- _DATA RECORDS_:
----

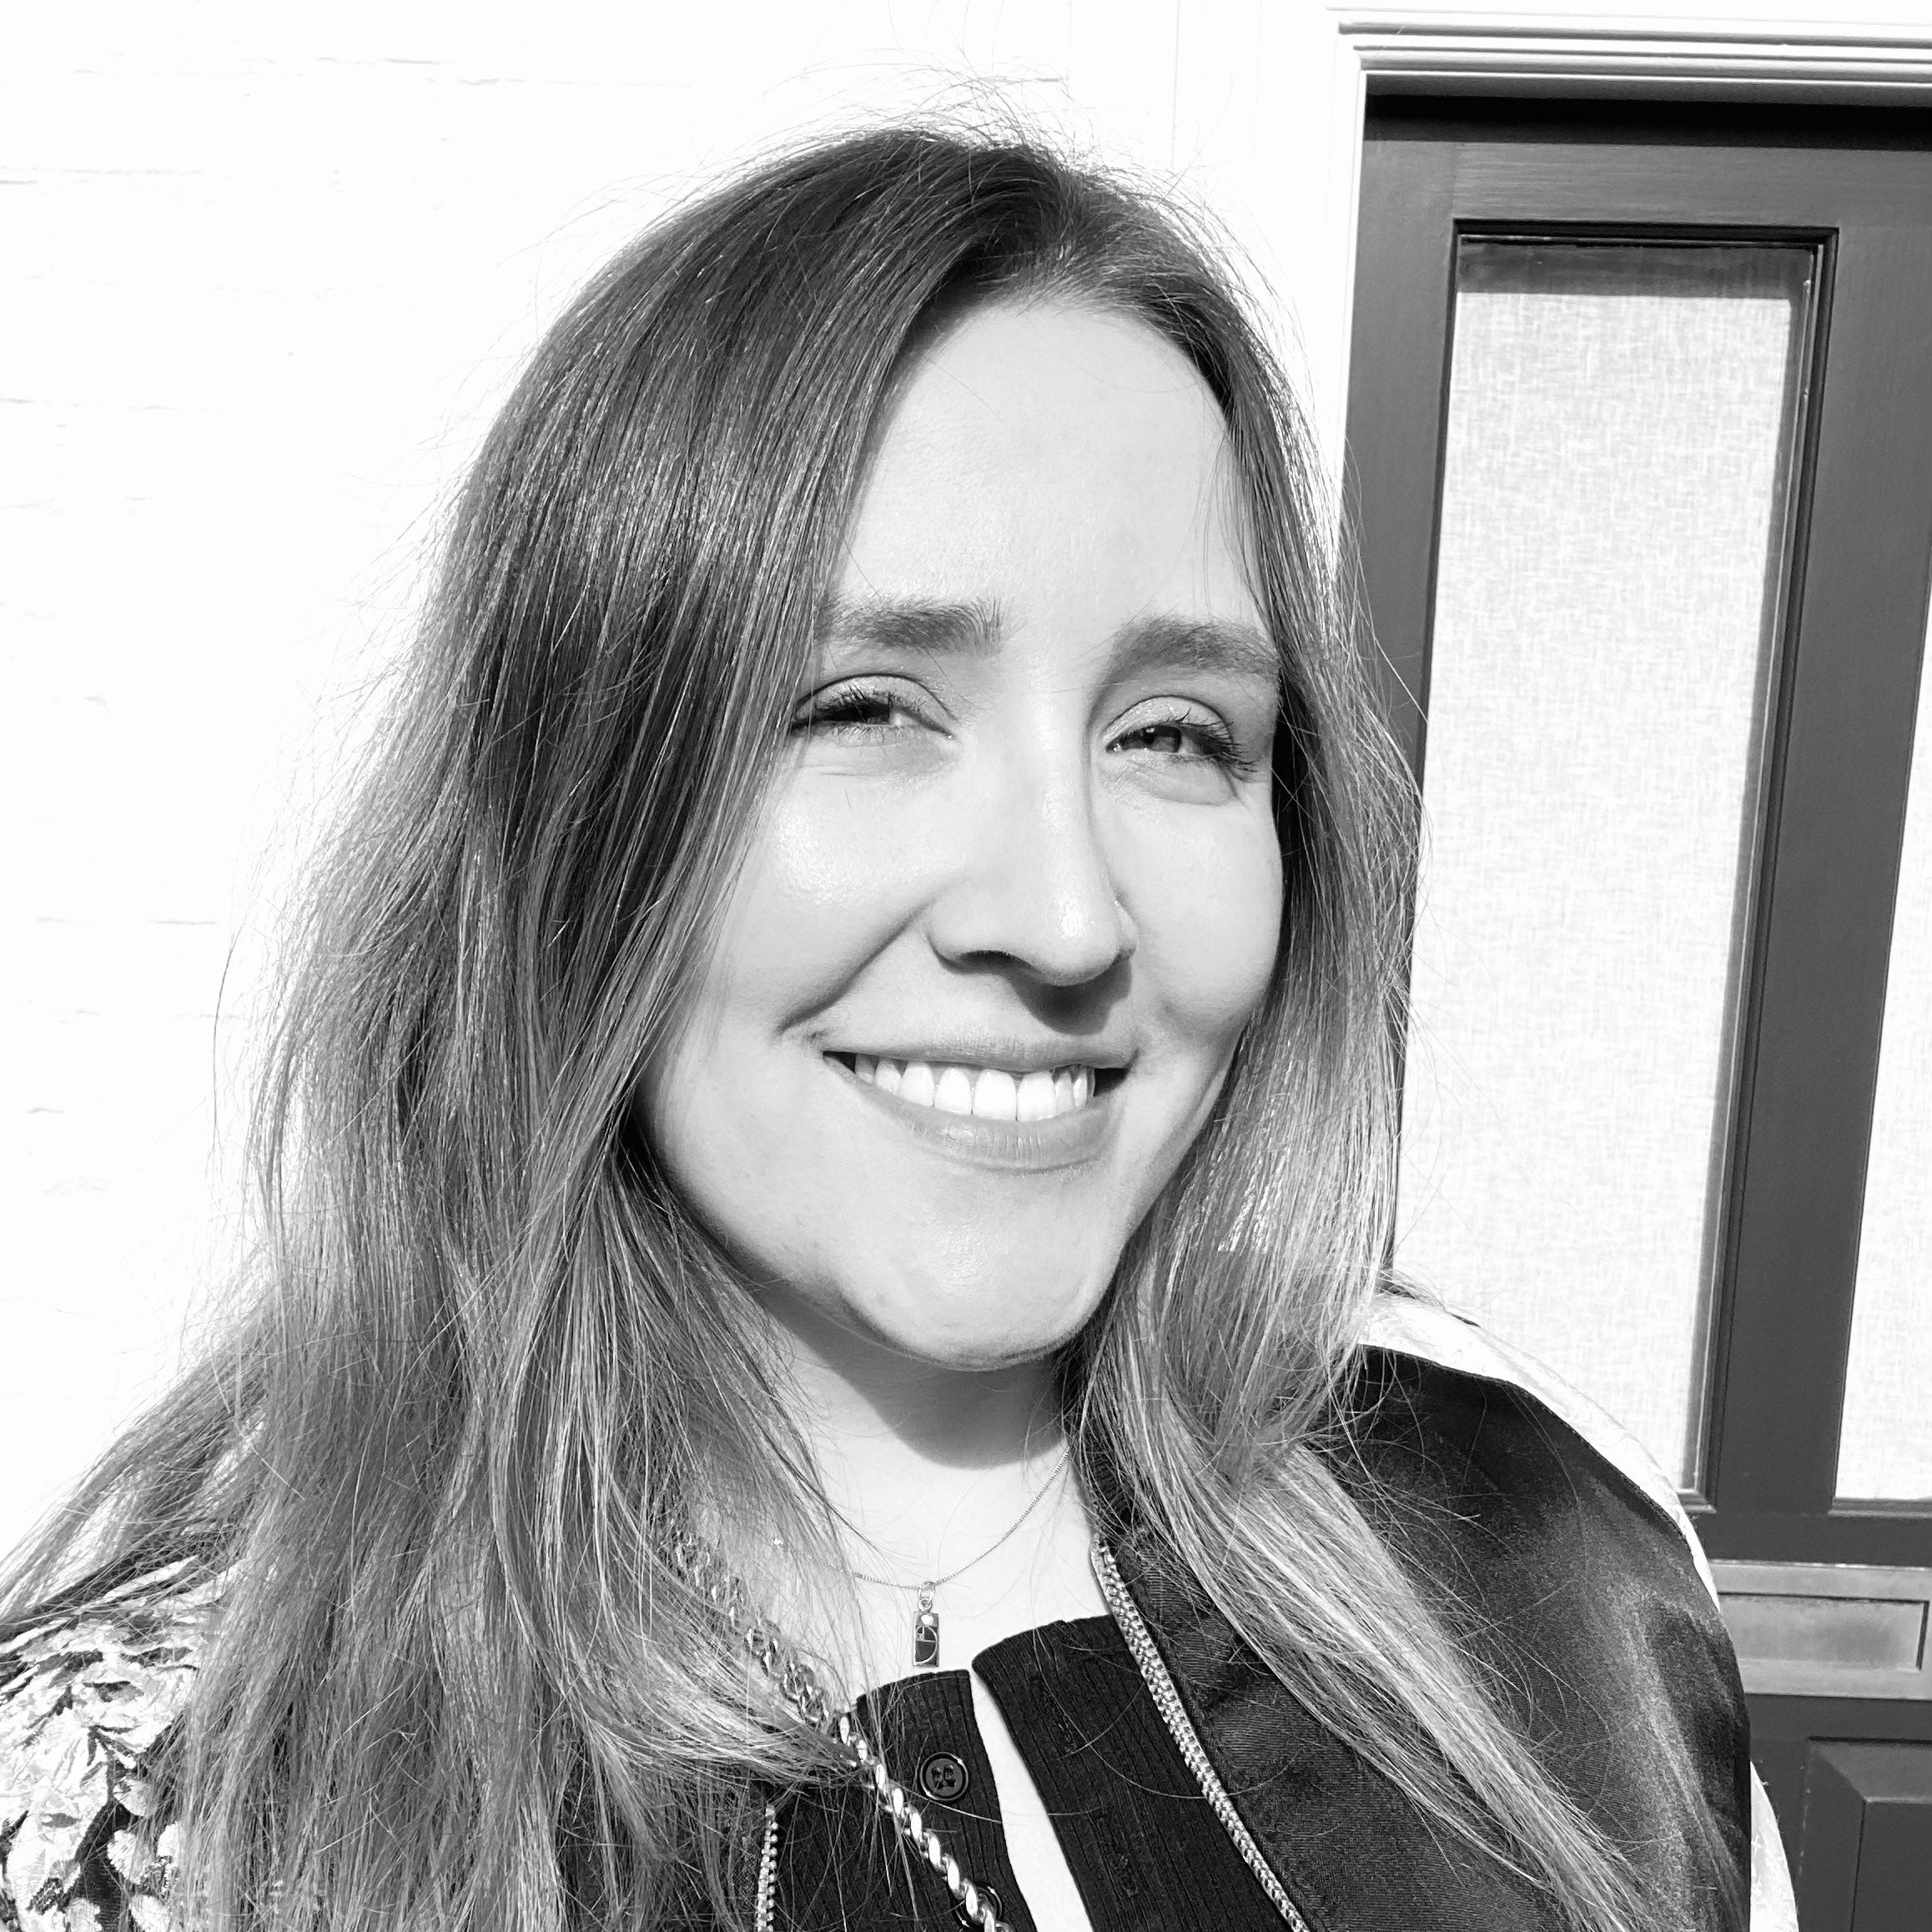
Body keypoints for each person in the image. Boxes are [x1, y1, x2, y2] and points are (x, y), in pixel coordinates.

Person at [0, 123, 1792, 1932]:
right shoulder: (162, 1806)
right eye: (865, 708)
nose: (1068, 919)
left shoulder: (1551, 1554)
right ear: (570, 808)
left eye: (1177, 734)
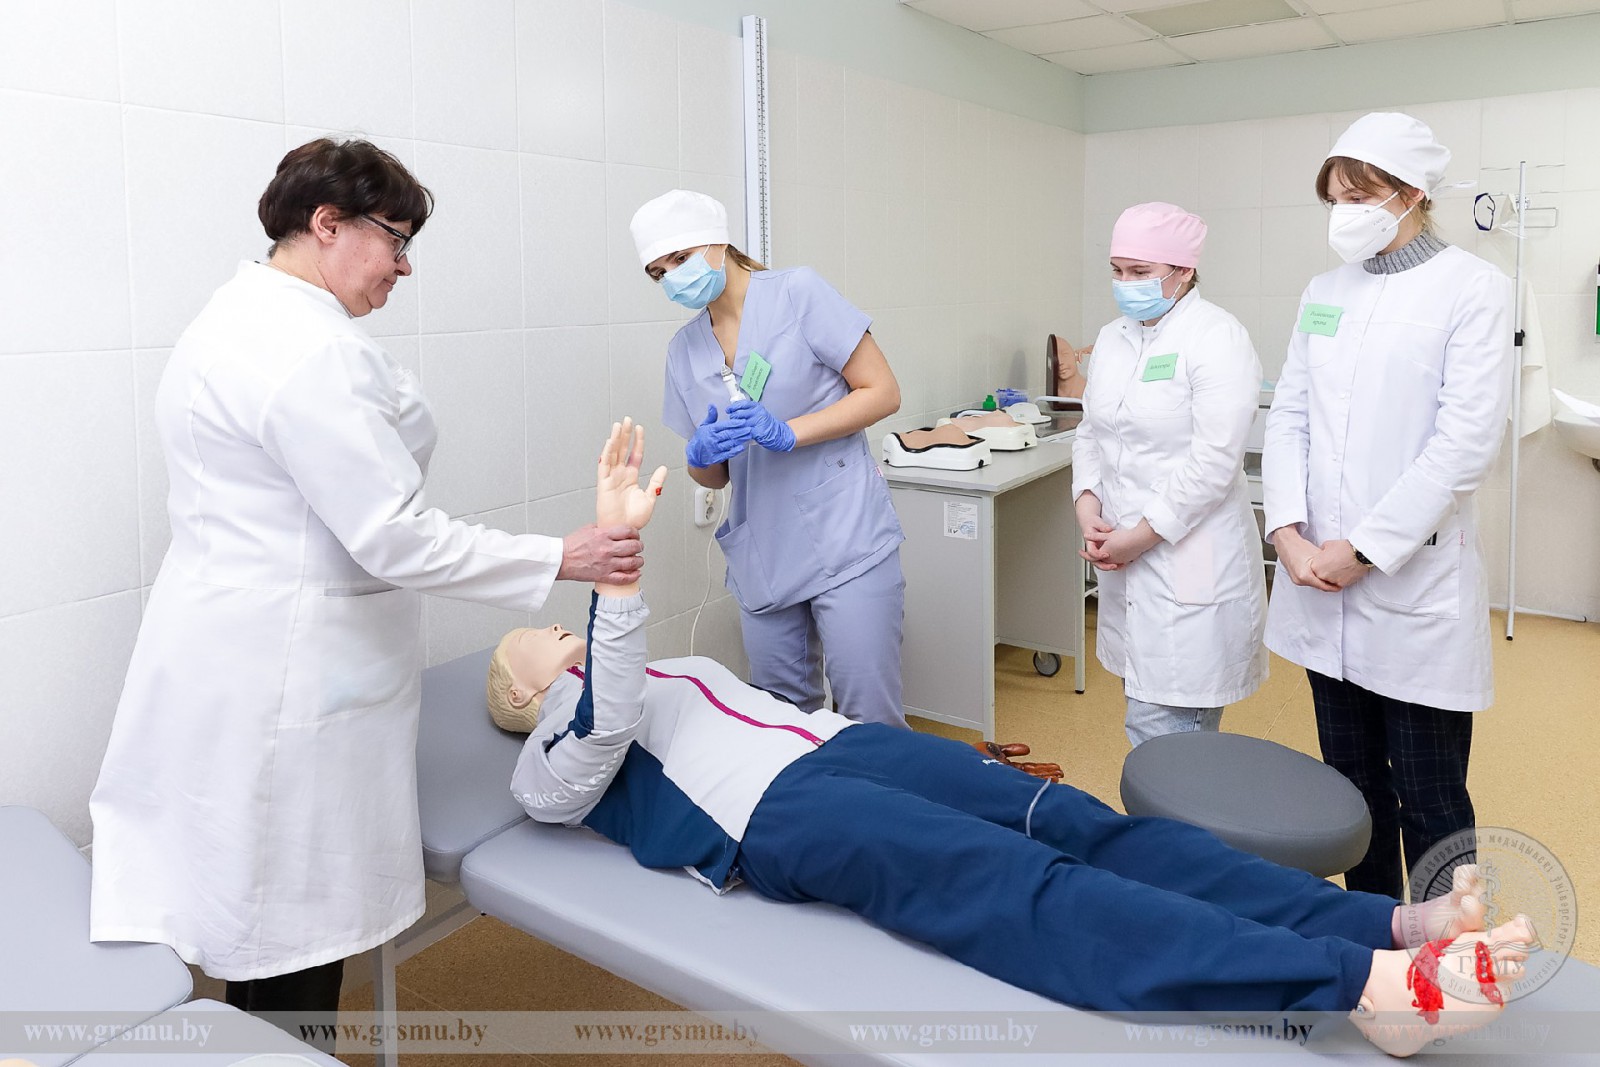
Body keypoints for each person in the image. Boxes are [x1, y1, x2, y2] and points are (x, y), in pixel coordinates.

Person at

----

- _WHAT TO WORK ON_:
In the copy, include exactly the lines from the one with "nose: (1068, 919)" through the final line of the entries above, both ends counted, and no pictures.

- _EXERCISE ANSWER_:
nose: (1068, 919)
left shoulder: (1551, 1554)
right ear: (570, 808)
left eye: (1177, 734)
Body keypoints for each person in the image. Boxes are [x1, y1, x2, y2] and points are (x, y), in pixel coordinates.

Person at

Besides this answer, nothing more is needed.